Anticoagulants or blood thinners

If you have a heart condition or are at high risk of having a heart attack or stroke, your doctor may recommend that you take blood thinners. In Life and Health we tell you what they are and how they work, so that you are well informed before taking them.

You do not have to be a scientist to understand a little what is the function of anticoagulants, because their very name says it … “anti-coagulant”. That is, this type of medication is responsible for preventing clots or small lumps forming in your blood. This prevents an artery or vein from becoming clogged and decreases the risk of developing a heart attack or a stroke or stroke (when a clot covers a blood vessel that supplies your brain).

They are also called blood thinners, although this name can be confusing because they do not really dilute the blood, but prevent it from clotting. This is an important clarification, since taking an anticoagulant does not mean that the clots that are already in your blood are going to be diluted or undone. These medications are only responsible for preventing new clots from forming.

There are two types of anticoagulants. The former are simply known as anticoagulants, and through chemical reactions make your blood take longer to form clots. Among the best known in the United States are: dicumarol, warfarin (Coumadin) and anisinidione (Miradon).

Have you ever heard that someone takes aspirin for the heart? Well that is the second type of anticoagulants, also known as anti-platelet drugs. These are responsible for preventing platelets (some cells that are in your blood) from clumping together to form clots.
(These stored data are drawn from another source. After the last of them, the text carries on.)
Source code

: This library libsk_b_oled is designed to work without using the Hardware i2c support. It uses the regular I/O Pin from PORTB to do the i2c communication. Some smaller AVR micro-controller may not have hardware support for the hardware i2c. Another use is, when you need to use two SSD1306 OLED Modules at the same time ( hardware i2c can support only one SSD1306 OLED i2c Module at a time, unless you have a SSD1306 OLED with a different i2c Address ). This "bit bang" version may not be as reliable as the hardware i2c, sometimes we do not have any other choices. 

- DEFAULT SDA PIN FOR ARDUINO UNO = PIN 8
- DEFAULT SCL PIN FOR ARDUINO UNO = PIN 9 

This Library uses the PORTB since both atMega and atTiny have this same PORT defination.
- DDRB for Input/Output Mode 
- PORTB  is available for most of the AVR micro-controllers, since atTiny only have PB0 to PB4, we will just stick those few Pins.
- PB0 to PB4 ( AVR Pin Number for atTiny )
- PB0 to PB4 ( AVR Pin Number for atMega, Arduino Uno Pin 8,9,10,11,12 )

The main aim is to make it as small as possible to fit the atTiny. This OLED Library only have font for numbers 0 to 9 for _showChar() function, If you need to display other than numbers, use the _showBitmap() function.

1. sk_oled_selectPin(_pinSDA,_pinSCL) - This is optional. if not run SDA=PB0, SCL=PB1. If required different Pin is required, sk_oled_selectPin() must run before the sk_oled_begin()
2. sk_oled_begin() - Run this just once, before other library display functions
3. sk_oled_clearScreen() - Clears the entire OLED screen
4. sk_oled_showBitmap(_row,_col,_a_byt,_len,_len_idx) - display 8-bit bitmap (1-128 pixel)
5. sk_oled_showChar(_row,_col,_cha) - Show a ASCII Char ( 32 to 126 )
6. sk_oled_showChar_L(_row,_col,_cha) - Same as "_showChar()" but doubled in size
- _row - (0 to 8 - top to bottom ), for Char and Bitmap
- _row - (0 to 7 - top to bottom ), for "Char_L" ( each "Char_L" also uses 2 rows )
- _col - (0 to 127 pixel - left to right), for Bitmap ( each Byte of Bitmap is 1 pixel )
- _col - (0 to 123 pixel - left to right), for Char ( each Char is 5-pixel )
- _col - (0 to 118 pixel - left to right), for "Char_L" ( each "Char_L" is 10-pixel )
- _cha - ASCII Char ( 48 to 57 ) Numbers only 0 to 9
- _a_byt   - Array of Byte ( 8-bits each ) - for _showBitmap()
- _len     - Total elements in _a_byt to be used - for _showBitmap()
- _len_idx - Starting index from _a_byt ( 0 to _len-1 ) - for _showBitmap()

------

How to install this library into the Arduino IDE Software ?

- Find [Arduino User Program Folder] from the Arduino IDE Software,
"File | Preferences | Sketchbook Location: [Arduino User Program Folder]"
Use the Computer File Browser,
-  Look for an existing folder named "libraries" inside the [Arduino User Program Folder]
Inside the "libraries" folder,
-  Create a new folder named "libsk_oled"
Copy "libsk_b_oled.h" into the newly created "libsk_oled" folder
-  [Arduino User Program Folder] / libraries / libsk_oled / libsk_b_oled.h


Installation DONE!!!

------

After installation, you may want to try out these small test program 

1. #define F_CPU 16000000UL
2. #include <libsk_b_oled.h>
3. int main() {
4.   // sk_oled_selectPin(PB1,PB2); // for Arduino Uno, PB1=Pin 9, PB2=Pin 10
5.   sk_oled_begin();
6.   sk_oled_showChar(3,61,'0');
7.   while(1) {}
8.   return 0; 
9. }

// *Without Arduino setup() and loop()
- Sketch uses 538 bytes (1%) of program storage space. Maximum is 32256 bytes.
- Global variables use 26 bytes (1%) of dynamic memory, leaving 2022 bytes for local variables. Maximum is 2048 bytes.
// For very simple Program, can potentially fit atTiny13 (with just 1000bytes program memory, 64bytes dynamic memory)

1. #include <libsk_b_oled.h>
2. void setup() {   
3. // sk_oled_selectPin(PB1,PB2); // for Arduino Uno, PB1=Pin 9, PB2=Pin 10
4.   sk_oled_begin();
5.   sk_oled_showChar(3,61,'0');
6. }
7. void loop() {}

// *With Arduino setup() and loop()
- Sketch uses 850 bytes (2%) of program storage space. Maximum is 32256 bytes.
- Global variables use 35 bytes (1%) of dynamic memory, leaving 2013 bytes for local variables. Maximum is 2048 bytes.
But the fact that they help prevent strokes or strokes does not mean that anyone should take blood thinners. Be careful! These medications should only be taken when prescribed by your doctor or your cardiologist and should be taken according to the instructions he or she gives you.
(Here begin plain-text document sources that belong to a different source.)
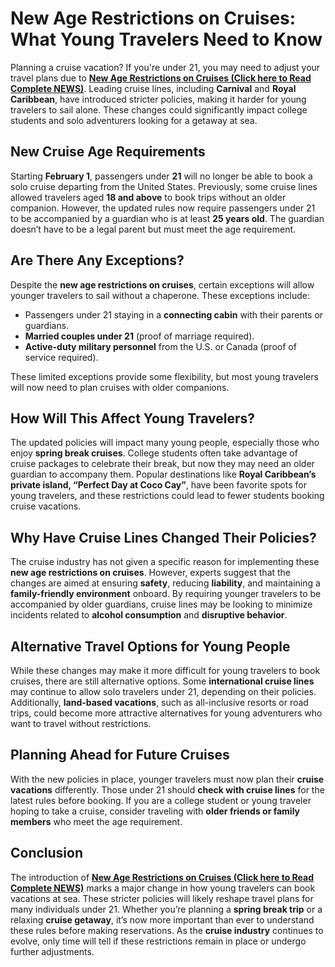 # New Age Restrictions on Cruises: What Young Travelers Need to Know

Planning a cruise vacation? If you're under 21, you may need to adjust your travel plans due to **[New Age Restrictions on Cruises (Click here to Read Complete NEWS)](https://travelsgem.com/new-age-restrictions-on-cruises/)**. Leading cruise lines, including **Carnival** and **Royal Caribbean**, have introduced stricter policies, making it harder for young travelers to sail alone. These changes could significantly impact college students and solo adventurers looking for a getaway at sea.

## New Cruise Age Requirements

Starting **February 1**, passengers under **21** will no longer be able to book a solo cruise departing from the United States. Previously, some cruise lines allowed travelers aged **18 and above** to book trips without an older companion. However, the updated rules now require passengers under 21 to be accompanied by a guardian who is at least **25 years old**. The guardian doesn’t have to be a legal parent but must meet the age requirement.

## Are There Any Exceptions?

Despite the **new age restrictions on cruises**, certain exceptions will allow younger travelers to sail without a chaperone. These exceptions include:

- Passengers under 21 staying in a **connecting cabin** with their parents or guardians.
- **Married couples under 21** (proof of marriage required).
- **Active-duty military personnel** from the U.S. or Canada (proof of service required).

These limited exceptions provide some flexibility, but most young travelers will now need to plan cruises with older companions.

## How Will This Affect Young Travelers?

The updated policies will impact many young people, especially those who enjoy **spring break cruises**. College students often take advantage of cruise packages to celebrate their break, but now they may need an older guardian to accompany them. Popular destinations like **Royal Caribbean’s private island, “Perfect Day at Coco Cay”**, have been favorite spots for young travelers, and these restrictions could lead to fewer students booking cruise vacations.

## Why Have Cruise Lines Changed Their Policies?

The cruise industry has not given a specific reason for implementing these **new age restrictions on cruises**. However, experts suggest that the changes are aimed at ensuring **safety**, reducing **liability**, and maintaining a **family-friendly environment** onboard. By requiring younger travelers to be accompanied by older guardians, cruise lines may be looking to minimize incidents related to **alcohol consumption** and **disruptive behavior**.

## Alternative Travel Options for Young People

While these changes may make it more difficult for young travelers to book cruises, there are still alternative options. Some **international cruise lines** may continue to allow solo travelers under 21, depending on their policies. Additionally, **land-based vacations**, such as all-inclusive resorts or road trips, could become more attractive alternatives for young adventurers who want to travel without restrictions.

## Planning Ahead for Future Cruises

With the new policies in place, younger travelers must now plan their **cruise vacations** differently. Those under 21 should **check with cruise lines** for the latest rules before booking. If you are a college student or young traveler hoping to take a cruise, consider traveling with **older friends or family members** who meet the age requirement.

## Conclusion

The introduction of **[New Age Restrictions on Cruises (Click here to Read Complete NEWS)](https://travelsgem.com/new-age-restrictions-on-cruises/)** marks a major change in how young travelers can book vacations at sea. These stricter policies will likely reshape travel plans for many individuals under 21. Whether you’re planning a **spring break trip** or a relaxing **cruise getaway**, it’s now more important than ever to understand these rules before making reservations. As the **cruise industry** continues to evolve, only time will tell if these restrictions remain in place or undergo further adjustments.
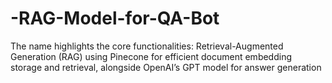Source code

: # -RAG-Model-for-QA-Bot
The name highlights the core functionalities: Retrieval-Augmented Generation (RAG) using Pinecone for efficient document embedding storage and retrieval, alongside OpenAI’s GPT model for answer generation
Anticoagulants are usually prescribed for people who have heart disease such as atrial fibrillation , phlebitis or who have certain congenital (birth) defects. As well as for people who have a high risk of suffering from the heart because they are obese or have had heart valve surgery, for example.

How much should you take? To define what dose you need, the cardiologist will perform a blood test to assess the level of coagulation and thus define how much diluent you need. And you should perform regular checkups to check that the dose is still adequate according to your needs that could vary. If the dose is not enough you will not be receiving the benefit, if the dose is high you could have a hemorrhage. It is important that the dose is at the therapeutic level that will provide what you need with the lowest risk.

If your doctor recommended that you start taking anticoagulants, keep in mind that you should also take several precautions. For example, it is not advisable to take them in combination with certain medicines, supplements or herbs as they can alter their effect. It is also not advisable to take them when you have passed or you will go through a medical procedure (a surgery), because by diluting your blood they can cause a hemorrhage. Even if you have very strong menstrual periods or do sports in which you run the risk of hitting yourself easily, it is not advisable to take anticoagulants for the same reason.

And the precautions do not stop there. In most cases, your doctor will indicate some changes in your diet, especially to avoid foods that have vitamin K (liver, fish, spinach, cauliflower, broccoli) as they reduce the effect of the drug or recommend that you do not change your diet. Also, you should not smoke or drink liquor while taking anticoagulants. Alcohol increases the effect of the anticoagulant.

Anticoagulants can be very positive for your health, but they should be taken seriously. Because with the blood is not played, it is our vital liquid and we must protect it to the maximum.